Marilène Vuille, Encyclopédie critique du genre [2]
Marie Ménoret, sociologue et anthropologue, a souffert d’un cancer du sein et analysé le sujet de son dépistage systématique, qui finit par rendre cette partie du corps des femme potentiellement pathologique, et menaçant en soi.
La médicalisation du cancer du sein élève le fait même d’être femme (du moins, passé l’âge de 50 ans, voire de 40 ans) au rang de facteur de risque. Le processus de médicalisation vient se greffer sur la naturalisation du groupe social des femmes pour faire équivaloir « être femme » à un problème médical. Le rôle de la prévention est tout à fait central dans ce processus. En effet, la médicalisation d’un phénomène social est en quelque sorte parachevée lorsque la médecine parvient à le redéfinir en termes médicaux et qu’elle propose non seulement des thérapeutiques pour le traiter, mais encore des moyens de prévenir les dangers potentiels qu’il recèle. En l’occurrence, il va s’agir de prémunir les femmes contre les risques de « la féminité » elle-même (autrement dit, de la définition naturaliste du fait d’être femme). Dans leur expérience concrète, cela va les conduire à percevoir certains de leurs organes (ici les seins) comme une menace à leur propre santé.« le
La ménopause comme enjeu de santé public?
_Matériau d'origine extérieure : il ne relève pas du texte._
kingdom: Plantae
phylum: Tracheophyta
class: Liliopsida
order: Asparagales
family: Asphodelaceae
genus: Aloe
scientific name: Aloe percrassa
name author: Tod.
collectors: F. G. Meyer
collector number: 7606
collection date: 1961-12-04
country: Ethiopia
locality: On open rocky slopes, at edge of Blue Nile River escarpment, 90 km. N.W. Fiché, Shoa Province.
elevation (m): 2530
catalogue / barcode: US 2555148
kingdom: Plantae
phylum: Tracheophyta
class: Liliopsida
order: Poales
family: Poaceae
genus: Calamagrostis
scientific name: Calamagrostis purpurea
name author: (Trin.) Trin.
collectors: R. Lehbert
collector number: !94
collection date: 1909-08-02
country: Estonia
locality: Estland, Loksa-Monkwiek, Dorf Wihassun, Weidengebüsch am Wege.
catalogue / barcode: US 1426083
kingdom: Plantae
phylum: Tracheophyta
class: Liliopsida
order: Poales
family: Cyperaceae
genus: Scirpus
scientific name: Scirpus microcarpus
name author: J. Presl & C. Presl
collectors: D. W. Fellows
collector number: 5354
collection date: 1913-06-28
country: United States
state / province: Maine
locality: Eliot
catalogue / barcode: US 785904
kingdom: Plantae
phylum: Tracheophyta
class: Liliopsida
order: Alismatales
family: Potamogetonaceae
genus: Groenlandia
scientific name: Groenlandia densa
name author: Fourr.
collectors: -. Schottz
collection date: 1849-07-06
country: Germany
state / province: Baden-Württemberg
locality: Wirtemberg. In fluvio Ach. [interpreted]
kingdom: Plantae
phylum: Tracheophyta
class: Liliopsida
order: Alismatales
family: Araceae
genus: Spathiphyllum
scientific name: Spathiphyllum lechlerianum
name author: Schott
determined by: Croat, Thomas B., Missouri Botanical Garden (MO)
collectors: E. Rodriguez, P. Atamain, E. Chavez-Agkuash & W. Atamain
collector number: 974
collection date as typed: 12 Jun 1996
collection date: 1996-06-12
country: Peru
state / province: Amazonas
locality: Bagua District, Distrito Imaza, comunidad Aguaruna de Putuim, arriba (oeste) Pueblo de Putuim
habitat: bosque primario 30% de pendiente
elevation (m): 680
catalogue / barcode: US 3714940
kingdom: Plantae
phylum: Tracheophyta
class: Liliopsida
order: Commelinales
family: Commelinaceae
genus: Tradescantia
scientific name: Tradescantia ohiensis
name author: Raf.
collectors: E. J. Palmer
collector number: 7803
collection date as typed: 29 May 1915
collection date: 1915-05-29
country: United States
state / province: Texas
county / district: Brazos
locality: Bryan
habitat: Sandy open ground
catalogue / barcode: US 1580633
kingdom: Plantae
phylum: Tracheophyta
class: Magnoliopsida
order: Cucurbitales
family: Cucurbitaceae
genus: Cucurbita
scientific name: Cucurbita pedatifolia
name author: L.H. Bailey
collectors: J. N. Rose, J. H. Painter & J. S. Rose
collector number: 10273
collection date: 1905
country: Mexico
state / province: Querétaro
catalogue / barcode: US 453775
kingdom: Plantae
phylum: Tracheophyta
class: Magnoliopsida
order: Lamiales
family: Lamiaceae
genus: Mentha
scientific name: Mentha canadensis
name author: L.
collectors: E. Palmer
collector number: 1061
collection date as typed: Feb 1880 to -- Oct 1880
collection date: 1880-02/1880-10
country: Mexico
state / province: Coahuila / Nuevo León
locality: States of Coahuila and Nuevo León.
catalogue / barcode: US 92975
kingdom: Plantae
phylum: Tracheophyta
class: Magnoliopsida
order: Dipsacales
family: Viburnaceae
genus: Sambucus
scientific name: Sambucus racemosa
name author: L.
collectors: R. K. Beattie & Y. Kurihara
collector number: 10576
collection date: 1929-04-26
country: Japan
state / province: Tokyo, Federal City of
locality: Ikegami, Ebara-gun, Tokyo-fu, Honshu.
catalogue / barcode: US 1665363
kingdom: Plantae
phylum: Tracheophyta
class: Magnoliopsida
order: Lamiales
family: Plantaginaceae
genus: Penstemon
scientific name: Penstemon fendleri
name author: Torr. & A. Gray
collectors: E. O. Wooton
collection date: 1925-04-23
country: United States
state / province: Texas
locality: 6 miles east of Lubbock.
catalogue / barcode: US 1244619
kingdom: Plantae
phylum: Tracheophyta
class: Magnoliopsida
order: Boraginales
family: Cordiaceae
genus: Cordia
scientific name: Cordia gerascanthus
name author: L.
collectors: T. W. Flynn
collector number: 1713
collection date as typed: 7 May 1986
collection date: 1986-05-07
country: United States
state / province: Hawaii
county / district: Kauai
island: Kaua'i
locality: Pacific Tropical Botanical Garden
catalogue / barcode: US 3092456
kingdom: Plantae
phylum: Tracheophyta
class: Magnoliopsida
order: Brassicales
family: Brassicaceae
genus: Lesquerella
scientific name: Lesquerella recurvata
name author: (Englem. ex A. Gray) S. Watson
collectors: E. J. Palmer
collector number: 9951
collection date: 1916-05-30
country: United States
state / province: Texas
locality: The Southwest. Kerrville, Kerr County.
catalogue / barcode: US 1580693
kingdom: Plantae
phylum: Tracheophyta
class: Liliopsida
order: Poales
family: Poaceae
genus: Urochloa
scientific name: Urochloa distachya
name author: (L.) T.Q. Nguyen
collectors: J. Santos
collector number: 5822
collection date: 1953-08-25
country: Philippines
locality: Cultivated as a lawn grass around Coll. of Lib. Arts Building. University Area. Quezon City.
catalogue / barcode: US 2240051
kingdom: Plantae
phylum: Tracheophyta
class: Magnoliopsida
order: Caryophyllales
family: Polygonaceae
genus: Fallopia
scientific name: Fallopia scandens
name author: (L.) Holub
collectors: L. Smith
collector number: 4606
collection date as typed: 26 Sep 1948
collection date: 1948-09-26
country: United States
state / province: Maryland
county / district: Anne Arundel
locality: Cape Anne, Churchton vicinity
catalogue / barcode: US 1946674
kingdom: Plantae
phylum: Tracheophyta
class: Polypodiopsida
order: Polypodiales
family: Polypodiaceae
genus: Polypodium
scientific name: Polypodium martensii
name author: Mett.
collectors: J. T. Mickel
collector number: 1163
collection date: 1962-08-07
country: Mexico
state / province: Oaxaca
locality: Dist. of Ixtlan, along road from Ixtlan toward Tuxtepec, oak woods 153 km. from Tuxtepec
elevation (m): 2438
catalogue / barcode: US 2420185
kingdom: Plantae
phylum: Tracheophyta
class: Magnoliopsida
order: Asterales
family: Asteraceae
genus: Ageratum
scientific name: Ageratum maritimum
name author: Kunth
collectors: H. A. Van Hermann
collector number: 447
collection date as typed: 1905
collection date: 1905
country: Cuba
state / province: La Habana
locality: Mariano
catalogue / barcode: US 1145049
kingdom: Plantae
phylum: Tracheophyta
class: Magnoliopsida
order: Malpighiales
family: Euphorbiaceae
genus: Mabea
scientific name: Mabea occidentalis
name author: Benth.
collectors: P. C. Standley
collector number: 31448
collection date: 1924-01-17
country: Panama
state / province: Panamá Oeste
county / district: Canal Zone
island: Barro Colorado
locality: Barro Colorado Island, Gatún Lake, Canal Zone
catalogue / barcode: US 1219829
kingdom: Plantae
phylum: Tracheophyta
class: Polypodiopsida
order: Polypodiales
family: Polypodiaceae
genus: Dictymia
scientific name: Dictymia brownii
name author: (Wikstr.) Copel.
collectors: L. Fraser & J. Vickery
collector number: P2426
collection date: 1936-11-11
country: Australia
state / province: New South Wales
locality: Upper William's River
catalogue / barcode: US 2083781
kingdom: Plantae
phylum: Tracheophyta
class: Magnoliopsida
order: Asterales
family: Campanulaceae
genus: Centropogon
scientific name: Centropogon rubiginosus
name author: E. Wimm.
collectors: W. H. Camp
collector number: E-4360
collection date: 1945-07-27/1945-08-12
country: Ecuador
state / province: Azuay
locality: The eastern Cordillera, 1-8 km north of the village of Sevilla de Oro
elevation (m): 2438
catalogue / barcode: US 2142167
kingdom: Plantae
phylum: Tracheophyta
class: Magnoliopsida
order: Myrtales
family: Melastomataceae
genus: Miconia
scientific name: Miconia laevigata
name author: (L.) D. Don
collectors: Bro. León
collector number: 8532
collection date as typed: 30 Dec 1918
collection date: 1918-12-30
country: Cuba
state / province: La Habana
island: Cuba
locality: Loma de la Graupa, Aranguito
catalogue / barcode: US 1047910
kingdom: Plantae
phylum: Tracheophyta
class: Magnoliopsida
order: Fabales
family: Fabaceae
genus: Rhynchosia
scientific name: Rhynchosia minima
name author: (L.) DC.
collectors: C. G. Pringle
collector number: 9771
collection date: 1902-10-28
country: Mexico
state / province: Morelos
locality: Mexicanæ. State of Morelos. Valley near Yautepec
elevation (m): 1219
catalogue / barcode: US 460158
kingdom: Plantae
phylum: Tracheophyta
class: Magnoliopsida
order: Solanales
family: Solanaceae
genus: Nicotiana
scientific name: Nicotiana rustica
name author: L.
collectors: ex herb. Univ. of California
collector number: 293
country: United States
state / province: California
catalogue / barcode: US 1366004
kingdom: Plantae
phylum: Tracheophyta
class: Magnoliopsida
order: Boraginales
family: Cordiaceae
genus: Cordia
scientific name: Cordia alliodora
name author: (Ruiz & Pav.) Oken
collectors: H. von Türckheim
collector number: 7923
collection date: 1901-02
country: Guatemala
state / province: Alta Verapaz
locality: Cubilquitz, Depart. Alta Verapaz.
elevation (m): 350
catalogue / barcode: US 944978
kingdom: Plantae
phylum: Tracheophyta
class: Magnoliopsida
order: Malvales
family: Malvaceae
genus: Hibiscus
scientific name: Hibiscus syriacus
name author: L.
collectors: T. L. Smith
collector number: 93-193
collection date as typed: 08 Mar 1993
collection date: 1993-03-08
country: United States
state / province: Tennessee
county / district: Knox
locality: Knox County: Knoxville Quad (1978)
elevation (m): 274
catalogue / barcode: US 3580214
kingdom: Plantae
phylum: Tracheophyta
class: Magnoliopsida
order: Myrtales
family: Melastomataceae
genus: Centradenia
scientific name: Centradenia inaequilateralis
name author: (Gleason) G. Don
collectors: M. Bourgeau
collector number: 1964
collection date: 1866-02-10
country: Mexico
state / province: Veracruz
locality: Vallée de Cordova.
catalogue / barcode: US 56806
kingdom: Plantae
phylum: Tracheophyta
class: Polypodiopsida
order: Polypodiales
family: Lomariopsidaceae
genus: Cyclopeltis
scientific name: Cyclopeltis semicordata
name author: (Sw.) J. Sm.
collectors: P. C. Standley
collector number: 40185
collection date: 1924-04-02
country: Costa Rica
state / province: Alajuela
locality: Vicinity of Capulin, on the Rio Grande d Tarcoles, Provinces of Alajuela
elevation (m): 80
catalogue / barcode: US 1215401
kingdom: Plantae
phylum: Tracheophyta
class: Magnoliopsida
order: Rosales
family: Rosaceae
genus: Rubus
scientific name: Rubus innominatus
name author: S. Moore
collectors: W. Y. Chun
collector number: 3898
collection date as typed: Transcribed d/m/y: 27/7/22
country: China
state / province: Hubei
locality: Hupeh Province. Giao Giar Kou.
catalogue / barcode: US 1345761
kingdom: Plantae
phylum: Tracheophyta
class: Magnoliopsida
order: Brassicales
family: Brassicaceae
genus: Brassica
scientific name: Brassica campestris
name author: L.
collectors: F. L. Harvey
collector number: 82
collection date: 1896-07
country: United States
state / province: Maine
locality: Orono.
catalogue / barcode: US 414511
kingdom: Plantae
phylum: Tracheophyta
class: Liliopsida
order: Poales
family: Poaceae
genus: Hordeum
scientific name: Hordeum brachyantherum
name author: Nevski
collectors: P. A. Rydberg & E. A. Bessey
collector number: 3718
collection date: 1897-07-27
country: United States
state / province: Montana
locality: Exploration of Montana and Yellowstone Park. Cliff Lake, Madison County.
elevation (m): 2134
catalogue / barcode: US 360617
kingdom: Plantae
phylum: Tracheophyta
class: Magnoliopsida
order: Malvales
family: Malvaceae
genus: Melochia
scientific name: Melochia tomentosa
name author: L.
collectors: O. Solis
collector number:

Le fait qu’une candidate supposée de gauche propose de placer la ménopause comme enjeu de santé public en dit long sur l’absence de vision de santé publique. La ménopause faisant partie du vieillissement physiologique des femmes, on ne voit pas trop l’intérêt d’en faire un problème de santé public, à part à vouloir le médicaliser à outrance avec des consultations en centre experts et des traitements médicamenteux spécifiques, ce qui ne fera que créer un nouveau marché médical de niche. Le CHU de Bordeaux a créé son « centre de la ménopause » qui vous propose divers examens de dépistage comme une sorte de contrôle technique de vieillerie. Et si vous aviez en fait de l’ostéoporose sans le savoir?? Eh bien oui, vous en aurez, c’est la vie. Et la médecine ne peut pas y faire grand chose, le plus efficace pour ne pas casser trop vos os est de faire de l’exercice régulièrement (mais pour cela il faut du temps, de l’espace, de l’air pur…). Au moins, vous sortirez de là avec divers tampon médicaux qui certifient votre état de viellerie, ménopausée, ostéoporotique et que sais-je encore.
L’idéal serait simplement de pouvoir appréhender tous les humains vivant sur cette Terre avec les différents problèmes qui traversent leurs corps et leurs esprits dans une société qui s’adapte à cette multiplicité, plutôt que de médicaliser chaque anormalité du corps normal en en faisant un marché.
Donc oui, la ménopause, parlons-en, enlevons les tabous, mais sans nous laisser attraper dans une logique néolibérale où les personnes souffrantes vont finalement soutenir l’arrivée d’un nouveau marché médical qui individualise toujours plus la santé.
Références
[1] Abby Lippman, Néolibéralisme, néomédicalisation et individualisme: un mélange toxique pour la santé des femmes, Nouveaux cahiers du socialisme, N°12/2014.
[2] Encyclopédie critique du genre, dir. Juliette Rennes, La Découverte 2016
[3] Marilène Vuille, Séverine Rey, Catherine Fussinger, and Geneviève Cresson. La santé est politique. Nouvelles Questions Féministes 2 (Vol. 25), pages 4 à 15, 2006.
[4] Menstrual Madness and Ovary Removal in the 19th Century, 2020, https://www.ladyscience.com/features/menstrual-madness-ovary-removal-19th-century-2020
et Ovariotomy for menstrual madness and premenstrual syndrome–19th century history and lessons for current practice, John Studd, Gynecol Endocrinol, 2006.
[5] Note: On pourrait cependant évoquer le dépistage du cancer de la prostate. Ceci dit, le dépistage systématique pour ce cancer a justement été stoppé, nous y reviendrons dans un prochain article.